2 The prompt: 3 minutes Start at the bottom.
Read the writing prompt first. Underline key words in the writing prompt. Look up any words you do not understand. Read the explanation above the writing prompt second. Read the quote or example in the box last.

3 Deciding what to write about: 5 minutes
If you know what you want to write about, GREAT! Write down as many examples as you can for your idea. If you are not sure, list two or three possible ideas that relate to the writing prompt. Write down as many examples for each idea as you can. Choose the idea YOU LIKE the best. If absolutely NOTHING comes to mind, try one of the following: What would your best friend write about? If you were The Most Interesting Person in the World, what would you write about? What would Ms. Harrod (or some other awesome person you admire) write about?

4 Thesis statement: 5 minutes
What is your essay going to be about? Write a clear sentence that explains what you think. Add an explanation of WHY you think that. This is your thesis statement. Your entire essay will focus on this statement; each example will be clearly tied to this statement. Make sure your thesis statement is directly related to the writing prompt. If it is not, go back and rewrite the thesis statement.

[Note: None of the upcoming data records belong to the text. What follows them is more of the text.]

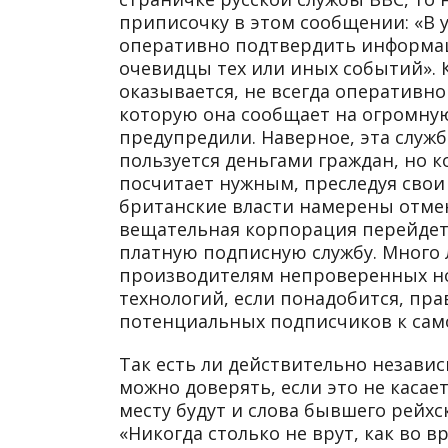
приписочку в этом сообщении: «В у
оперативно подтвердить информа
очевидцы тех или иных событий». 
оказывается, не всегда оперативн
которую она сообщает на огромную 
предупредили. Наверное, эта служб
пользуется деньгами граждан, но ко
посчитает нужным, преследуя свои 
британские власти намерены отме
вещательная корпорация перейдет
платную подписную службу. Много 
производителям непроверенных н
технологий, если понадобится, пр
потенциальных подписчиков к само
Так есть ли действительно незав
можно доверять, если это не касае
месту будут и слова бывшего рейх
«Никогда столько не врут, как во 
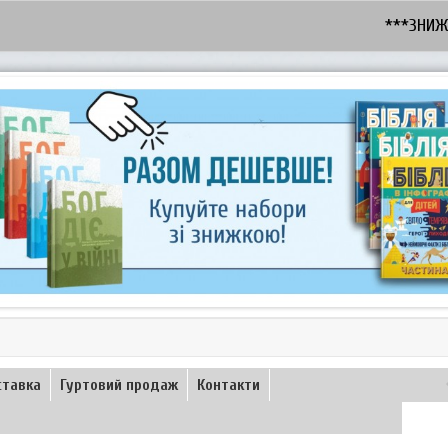
***ЗНИЖКА - 1
ставка
Гуртовий продаж
Контакти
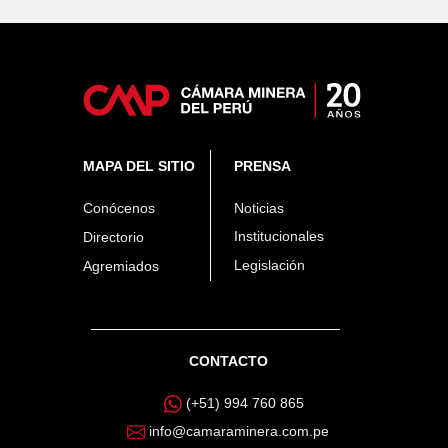
MAPA DEL SITIO
PRENSA
Conócenos
Noticias
Institucionales
Directorio
Legislación
Agremiados
CONTACTO
(+51) 994 760 865
info@camaraminera.com.pe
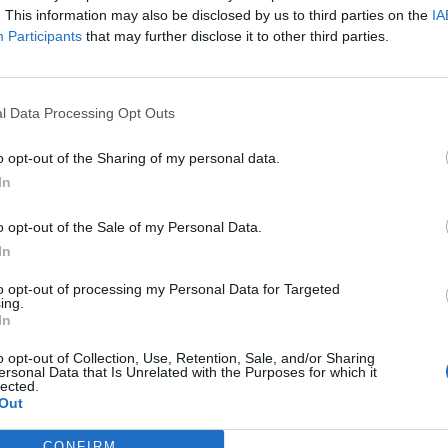
. This information may also be disclosed by us to third parties on the
IA
Participants
that may further disclose it to other third parties.
POR SUSPEITA DE HOM
l Data Processing Opt Outs
o opt-out of the Sharing of my personal data.
In
o opt-out of the Sale of my Personal Data.
In
to opt-out of processing my Personal Data for Targeted
o pela prática do crime de homicídio tentado, em Mirande
ing.
In
amento de Investigação Criminal de Vila Real, procedeu à i
o opt-out of Collection, Use, Retention, Sale, and/or Sharing
o tentado.
ersonal Data that Is Unrelated with the Purposes for which it
lected.
Out
 2023, pelas 10h30, na via pública, em Mirandela, quando o
CONFIRM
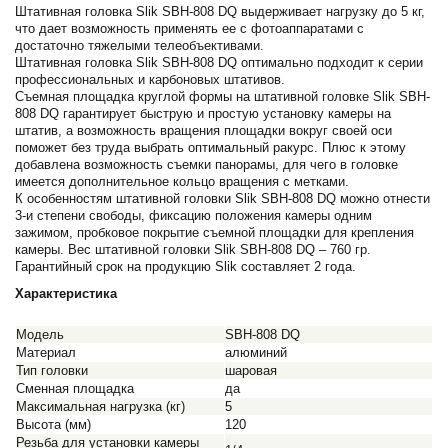
Штативная головка Slik SBH-808 DQ выдерживает нагрузку до 5 кг,
что дает возможность применять ее с фотоаппаратами с
достаточно тяжелыми телеобъективами.
Штативная головка Slik SBH-808 DQ оптимально подходит к серии
профессиональных и карбоновых штативов.
Съемная площадка круглой формы на штативной головке Slik SBH-
808 DQ гарантирует быструю и простую установку камеры на
штатив, а возможность вращения площадки вокруг своей оси
поможет без труда выбрать оптимальный ракурс. Плюс к этому
добавлена возможность съемки панорамы, для чего в головке
имеется дополнительное кольцо вращения с метками.
К особенностям штативной головки Slik SBH-808 DQ можно отнести
3-и степени свободы, фиксацию положения камеры одним
зажимом, пробковое покрытие съемной площадки для крепления
камеры. Вес штативной головки Slik SBH-808 DQ – 760 гр.
Гарантийный срок на продукцию Slik составляет 2 года.
Характеристика
Модель
SBH-808 DQ
Материал
алюминий
Тип головки
шаровая
Сменная площадка
да
Максимальная нагрузка (кг)
5
Высота (мм)
120
Резьба для установки камеры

5 Plan your essay: 5 minutes
Choose your strongest example or two strongest examples. DO NOT USE MORE THAN TWO EXAMPLES! Write down as many details as you can about each example. Write down how that example relates to the writing prompt. Make a brief “road map” for your essay: what will each paragraph contain?

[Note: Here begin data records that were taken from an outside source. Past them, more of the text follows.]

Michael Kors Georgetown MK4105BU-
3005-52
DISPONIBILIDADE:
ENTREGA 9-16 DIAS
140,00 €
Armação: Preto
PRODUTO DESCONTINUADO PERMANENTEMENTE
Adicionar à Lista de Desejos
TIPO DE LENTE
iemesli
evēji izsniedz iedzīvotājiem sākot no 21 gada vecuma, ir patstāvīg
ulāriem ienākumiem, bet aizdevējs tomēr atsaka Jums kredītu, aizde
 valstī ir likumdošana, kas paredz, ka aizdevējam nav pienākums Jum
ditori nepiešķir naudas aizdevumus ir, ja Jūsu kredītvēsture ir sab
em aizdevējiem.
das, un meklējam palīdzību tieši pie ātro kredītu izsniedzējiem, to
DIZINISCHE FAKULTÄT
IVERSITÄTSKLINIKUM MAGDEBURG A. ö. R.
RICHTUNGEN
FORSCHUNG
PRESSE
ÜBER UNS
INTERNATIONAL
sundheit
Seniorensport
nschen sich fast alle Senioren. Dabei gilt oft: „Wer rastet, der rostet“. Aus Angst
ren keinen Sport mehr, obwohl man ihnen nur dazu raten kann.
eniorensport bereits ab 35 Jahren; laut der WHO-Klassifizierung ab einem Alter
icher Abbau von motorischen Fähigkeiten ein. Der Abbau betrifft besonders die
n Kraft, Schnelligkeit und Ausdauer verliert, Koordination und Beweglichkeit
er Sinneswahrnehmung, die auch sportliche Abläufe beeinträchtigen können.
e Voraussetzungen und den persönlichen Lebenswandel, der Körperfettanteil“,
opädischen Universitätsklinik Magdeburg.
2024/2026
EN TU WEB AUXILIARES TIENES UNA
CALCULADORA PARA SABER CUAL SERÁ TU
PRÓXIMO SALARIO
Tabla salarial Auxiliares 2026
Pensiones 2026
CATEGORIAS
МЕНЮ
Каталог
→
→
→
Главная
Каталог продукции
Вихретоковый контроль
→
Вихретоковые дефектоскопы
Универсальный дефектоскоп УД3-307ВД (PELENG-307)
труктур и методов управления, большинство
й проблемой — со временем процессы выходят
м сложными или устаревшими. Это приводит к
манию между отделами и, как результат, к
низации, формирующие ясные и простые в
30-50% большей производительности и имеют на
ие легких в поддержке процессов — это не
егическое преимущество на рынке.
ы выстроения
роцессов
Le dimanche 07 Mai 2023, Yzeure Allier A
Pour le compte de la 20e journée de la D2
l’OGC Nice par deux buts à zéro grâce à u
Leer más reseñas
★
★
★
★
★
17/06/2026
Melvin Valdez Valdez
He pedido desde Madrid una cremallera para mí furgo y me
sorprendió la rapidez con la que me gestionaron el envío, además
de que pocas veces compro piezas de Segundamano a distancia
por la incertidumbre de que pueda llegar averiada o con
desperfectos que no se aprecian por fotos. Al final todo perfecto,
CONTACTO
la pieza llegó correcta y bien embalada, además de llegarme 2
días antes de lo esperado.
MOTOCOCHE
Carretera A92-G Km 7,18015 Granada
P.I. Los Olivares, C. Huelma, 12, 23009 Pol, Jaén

6 Write a rough draft: 15 minutes
In your testing booklet, write a rough draft of your essay. DO NOT SKIP THIS STEP!!! Start with your thesis statement. Jump right in discussing your example. Your second paragraph should include as much detail as possible about the example, stopping to explain how this relates to your thesis periodically. Your last paragraph should provide closure to the example, show how it explains your thesis, and create a lasting image for your reader. DO NOT CENSOR YOUR WRITING DURING THIS STAGE! Write whatever comes to mind.

7 Revise: 10 minutes Is your thesis statement clear? Do all ideas in the essay clearly relate to the thesis? Depth: do you have enough detail? Use the “explain it to a five year old” test. Do your ideas progress logically? Does the essay follow a logical order? Do you have more than one paragraph? Are your paragraphs indented? Transitions: does the essay flow from one idea to the next? Word choice: do you use words that are meaningful and specific? Sentences: do you have a combination of short and long sentences? Are there any run-on sentences or fragments? ADD or REMOVE information where you need to. Write it directly above the line on your rough draft.

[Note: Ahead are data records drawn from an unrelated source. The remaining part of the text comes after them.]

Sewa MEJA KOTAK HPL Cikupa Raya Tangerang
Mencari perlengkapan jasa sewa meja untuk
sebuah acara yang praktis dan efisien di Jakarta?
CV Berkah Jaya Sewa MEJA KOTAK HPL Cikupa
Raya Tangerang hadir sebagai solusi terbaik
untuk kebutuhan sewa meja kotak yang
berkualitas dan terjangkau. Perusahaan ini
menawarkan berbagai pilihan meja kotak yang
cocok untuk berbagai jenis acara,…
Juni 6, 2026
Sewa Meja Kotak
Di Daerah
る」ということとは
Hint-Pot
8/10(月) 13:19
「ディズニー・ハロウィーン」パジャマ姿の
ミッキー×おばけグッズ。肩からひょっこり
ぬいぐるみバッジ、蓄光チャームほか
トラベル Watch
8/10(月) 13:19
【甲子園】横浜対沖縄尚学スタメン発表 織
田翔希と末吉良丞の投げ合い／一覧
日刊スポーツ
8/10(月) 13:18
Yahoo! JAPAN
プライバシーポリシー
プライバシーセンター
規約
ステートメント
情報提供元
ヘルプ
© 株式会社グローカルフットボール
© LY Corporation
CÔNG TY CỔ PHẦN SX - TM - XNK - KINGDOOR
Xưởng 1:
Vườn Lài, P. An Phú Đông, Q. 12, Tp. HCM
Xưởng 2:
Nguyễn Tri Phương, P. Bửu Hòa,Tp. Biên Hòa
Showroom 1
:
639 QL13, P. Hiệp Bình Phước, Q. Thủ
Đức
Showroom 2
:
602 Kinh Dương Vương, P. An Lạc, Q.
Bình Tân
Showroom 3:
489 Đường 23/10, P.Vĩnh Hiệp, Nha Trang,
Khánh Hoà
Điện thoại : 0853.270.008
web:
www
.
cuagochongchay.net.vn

8 Proofread: 5 minutes All in past tense?
Commas with coordinating conjunctions? Subject-verb agreement? All words spelled out? End punctuation? Capital letters where they are needed? All words spelled correctly? Make corrections directly on rough draft.

9 Final draft: 5 minutes Carefully copy your rough draft onto the final draft paper (or type carefully into final draft section on computer). Do not rush the copying process. Be sure to include all revision changes you have made on the rough draft. When you are done copying the final draft, read through it ONE MORE TIME to catch any final mistakes.

10 Now do it all over again There will be two writing prompts on the STAAR test. One is graded; one is a “field test.” Treat each essay as if it were the graded one. Allow one hour for each essay.